From the forum post below on a permit fee answer in a practice exam, copy verbatim the passage that opens with the words containing "We will do our" and closes with "of the prompt.".

Text to read:
-------------------------

PDD Practice Exam Form-1 Permit Fee Question correct answer explanation

On PDD Practice Exam Form-1 Case Study-2 Question-2 I don’t understand why the correct answer explanation used Business Mercantile for the fee cost…? The scenario states that that the building is a factory and the occupancy type “will remain unchanged”. Because of this I used Factory as the basis for the fee to do my fee calculations. While I see the scenario lists the renovation as renovations to existing office space the fact that earlier in the scenario it listed the building as a manufacturing facility with unchanged occupancy. This would lead me to believe that the building is a factory with the office space as a small accessory space…? Or should I have taken this as the renovation is of business space so permit will be for business use even though the overall building occupancy is factory?

Hi @tdebarros ,

We will do our best to help explain! At a glance, I’m thinking the building was perhaps a ‘factory’ when built, but the existing use (to remain unchanged) was Business per another area of the prompt.

@coachchrishopstock can you please take a look into this question?

-------------------------

Recorded information:

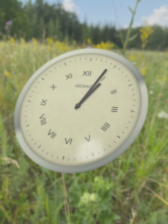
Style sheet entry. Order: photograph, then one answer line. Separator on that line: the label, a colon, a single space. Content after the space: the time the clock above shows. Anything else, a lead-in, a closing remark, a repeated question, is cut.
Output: 1:04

-------------------------

Completed exercise:
We will do our best to help explain! At a glance, I’m thinking the building was perhaps a ‘factory’ when built, but the existing use (to remain unchanged) was Business per another area of the prompt.